■ Exercise aim ■
Starting at the line with "nothing => machine à café <538,276>", set down each line of the entries below through the last one, exactly as it stands.

(Image change detection data)

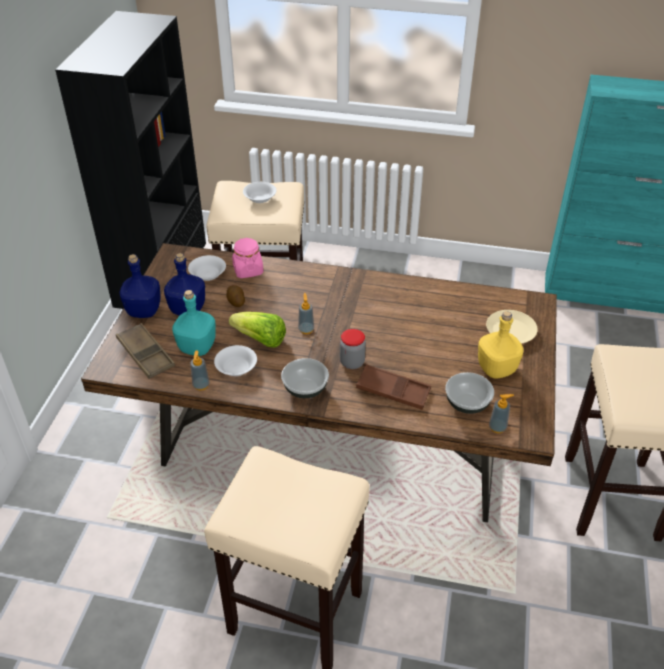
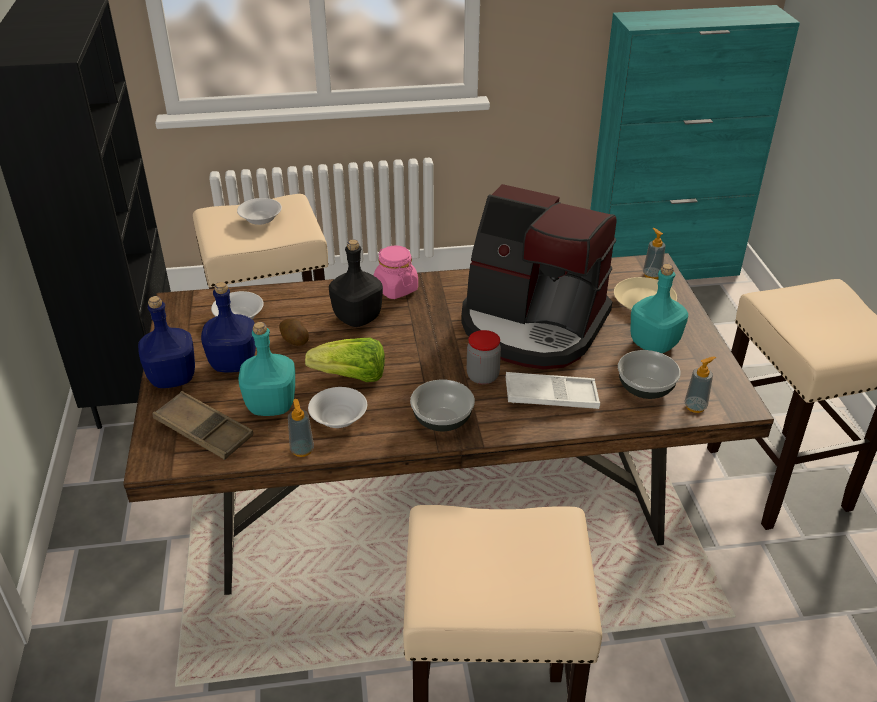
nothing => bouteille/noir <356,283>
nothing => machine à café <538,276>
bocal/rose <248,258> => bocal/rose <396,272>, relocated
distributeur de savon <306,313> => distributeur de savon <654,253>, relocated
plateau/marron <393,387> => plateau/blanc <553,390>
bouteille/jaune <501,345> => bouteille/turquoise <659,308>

■ Solution to the problem ■
nothing => machine à café <538,276>
bocal/rose <248,258> => bocal/rose <396,272>, relocated
distributeur de savon <306,313> => distributeur de savon <654,253>, relocated
plateau/marron <393,387> => plateau/blanc <553,390>
bouteille/jaune <501,345> => bouteille/turquoise <659,308>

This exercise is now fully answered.